Anderson, a retired electrical engineer who lived in St. Paul, died on Oct. 15. He was 93.
Anderson was born and grew up in Minneapolis, graduating from the University of Minnesota in 1954 with a degree in electrical engineering. He worked for a Twin Cities computer company at the time called Sperry-UNIVAC.
In the early 1970s, Anderson moved to Denver, where he worked for the U.S. Department of the Interior as a Freedom of Information Act officer, said his son, Lewis Anderson of Shoreview.
"He arrived at that position somewhat through his work on Tesla — he was used to filling out FOIA requests to get information on Tesla," Lewis said. "Dad would always tell the story that when Tesla died, the U.S. government came in and collected all of Tesla's papers, and there's an intriguing back story as to where all those ended up."
How reading an obituary as a teenager led to Anderson's lifelong fascination with Tesla is something of a mystery.

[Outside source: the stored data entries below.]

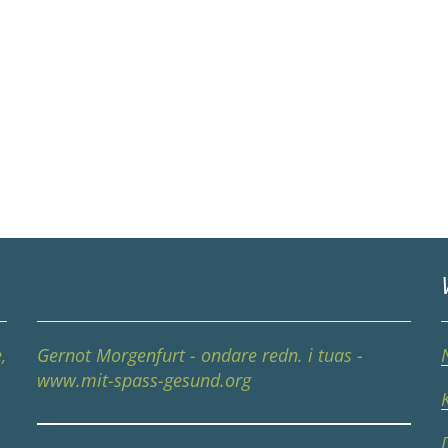
,
Gernot Morgenfurt - ondare redn. i tuas -
www.mit-spass-gesund.org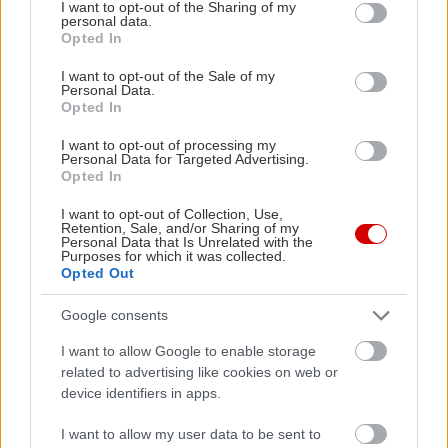
not limited to your visit or usage behaviour. You may click to
I want to opt-out of the Sharing of my
Εκπτώσεις και κίνητρα
personal data.
grant or deny consent to Google and its third-party tags to
Opted In
use your data for below specified purposes in below Google
Στις ΗΠΑ, η Ford εξέταζει το ενδεχόμενο να
consent section.
I want to opt-out of the Sale of my
Personal Data.
επαναφέρει τις εκπτώσεις και τα κίνητρα που
Opted In
καταργήθηκαν πέρσι εν μέσω ανησυχιών για την
I want to opt-out of processing my
εφοδιαστική αλυσίδα, δήλωσε ο Οικονομικός
Personal Data for Targeted Advertising.
Opted In
Διευθυντής John Lawler. «
Αυτή είναι μια
ανακουφιστική βαλβίδα που μας πηγαίνει
I want to opt-out of Collection, Use,
Retention, Sale, and/or Sharing of my
μπροστά
», είπε.
Personal Data that Is Unrelated with the
Purposes for which it was collected.
Opted Out
Google consents
I want to allow Google to enable storage
related to advertising like cookies on web or
device identifiers in apps.
I want to allow my user data to be sent to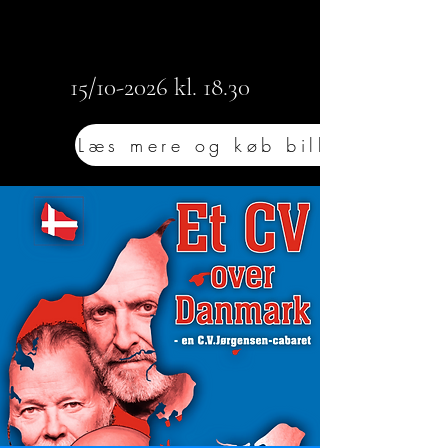
15/10-2026 kl. 18.30
Læs mere og køb billet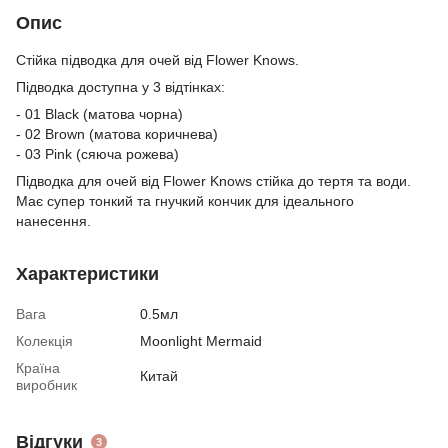
Опис
Стійка підводка для очей від Flower Knows.
Підводка доступна у 3 відтінках:
- 01 Black (матова чорна)
- 02 Brown (матова коричнева)
- 03 Pink (сяюча рожева)
Підводка для очей від Flower Knows стійка до тертя та води.
Має супер тонкий та гнучкий кончик для ідеального
нанесення.
Характеристики
Вага
0.5мл
Колекція
Moonlight Mermaid
Країна
Китай
виробник
Відгуки
3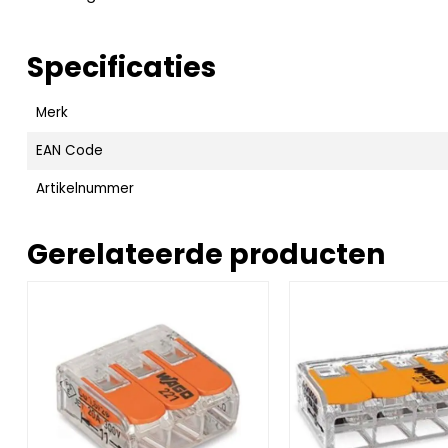
Specificaties
Merk
EAN Code
Artikelnummer
Gerelateerde producten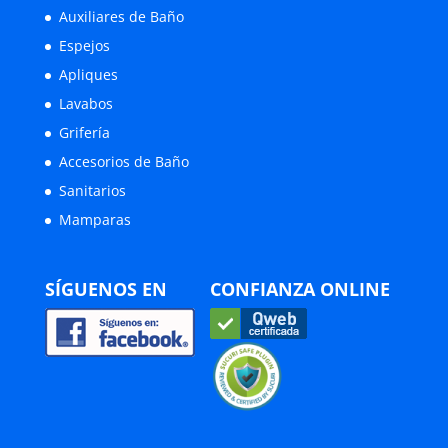
Auxiliares de Baño
Espejos
Apliques
Lavabos
Grifería
Accesorios de Baño
Sanitarios
Mamparas
SÍGUENOS EN
CONFIANZA ONLINE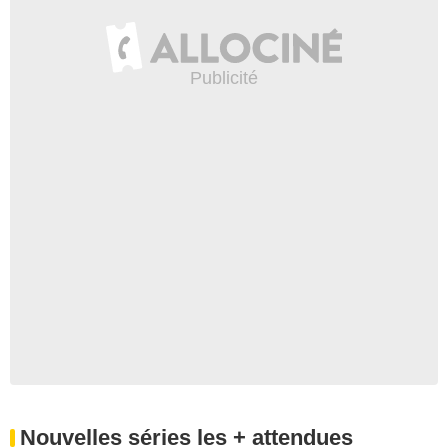
Nouvelles séries les + attendues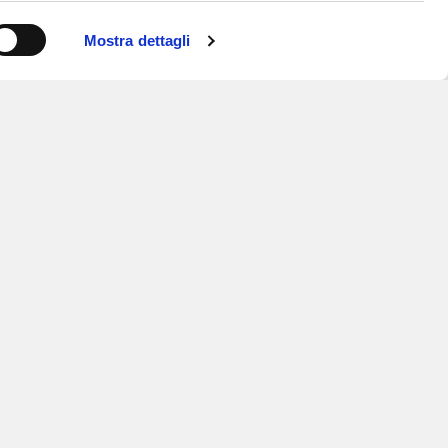
Mostra dettagli
ISCRIVITI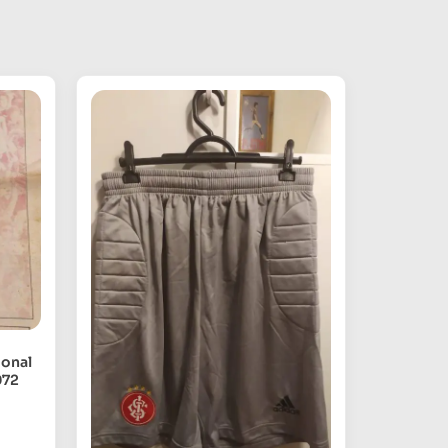
ional
972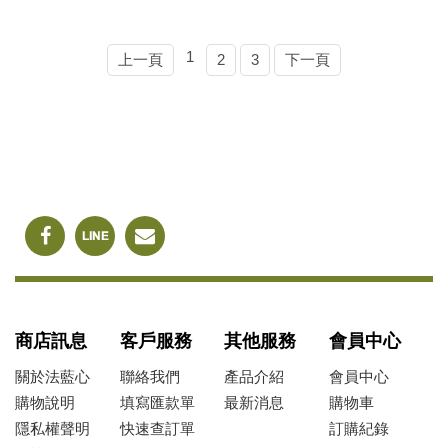
1
上一頁
2
3
下一頁
商店訊息
客戶服務
其他服務
會員中心
關於法藍心
聯絡我們
產品介紹
會員中心
購物說明
填寫匯款單
最新消息
購物車
隱私權聲明
快速查訂單
訂購紀錄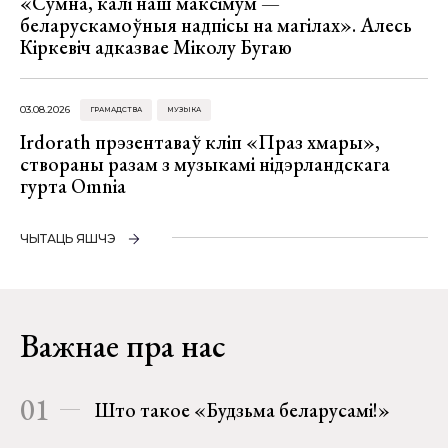
«Сумна, калі наш максімум —
беларускамоўныя надпісы на магілах». Алесь
Кіркевіч адказвае Міколу Бугаю
03.08.2026
ГРАМАДСТВА
МУЗЫКА
Irdorath прэзентаваў кліп «Праз хмары»,
створаны разам з музыкамі нідэрландскага
гурта Omnia
ЧЫТАЦЬ ЯШЧЭ
Важнае пра нас
01
Што такое «Будзьма беларусамі!»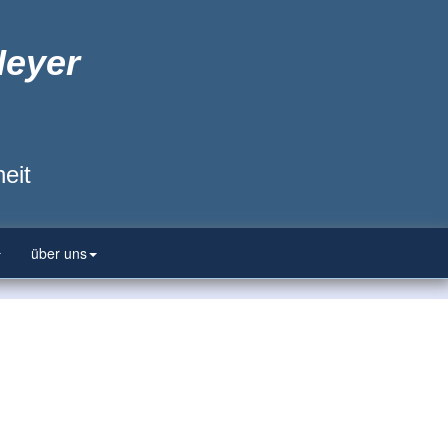
Heyer
eit
über uns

Marc J. Seifer, who got help from Anderson when writing his book "Wizard: The Life and Times of Nikola Tesla," said he thinks Anderson became friends with a close associate of Tesla's, but doesn't know how they met.
In any case, Anderson collected an extensive archive on Tesla and founded a Tesla Society.
"I think it is fair to say that he was the godfather of Tesla experts," Seifer said. Anderson compiled the first comprehensive bibliography on Tesla's life, including encapsulations of hundreds of scientific and newspaper articles. He also edited books containing rare Tesla documents, Seifer said. "Leland was a consummate historian who was very generous with sharing his findings."
Lewis also used the term "consummate historian" to describe his father. "He was always interested in documenting things meticulously and researching things meticulously. But he was never one to seek the limelight. He was more interested in preserving."
By the 1960s, when Toby Grotz was studying for his own degree in electrical engineering, Tesla's profile had fallen so low that the inventor was never even discussed in classes.
"My textbooks had no mention of Tesla," said Grotz, a friend of Anderson's who lives near La Crosse, Wis.
It's unclear why Tesla became discredited, but he was eccentric and late in life proposed inventions that may or may not have worked but that scientists of his day did not understand. He died in poverty and obscurity.
But in 1984, Grotz and other Tesla fans held a symposium on the inventor. Anderson did not speak, but contributed to it. The conference led to an article in the New York Times with the headline, "Tesla, a bizarre genius, regains aura of greatness."
"Nobody would know about Tesla if that conference hadn't happened," Grotz said. "All of us are deeply indebted to Leland and his generation of historians."
"He always had something new and exciting to reveal," Seifer said.
Lewis is Anderson's only survivor. A private memorial is being planned.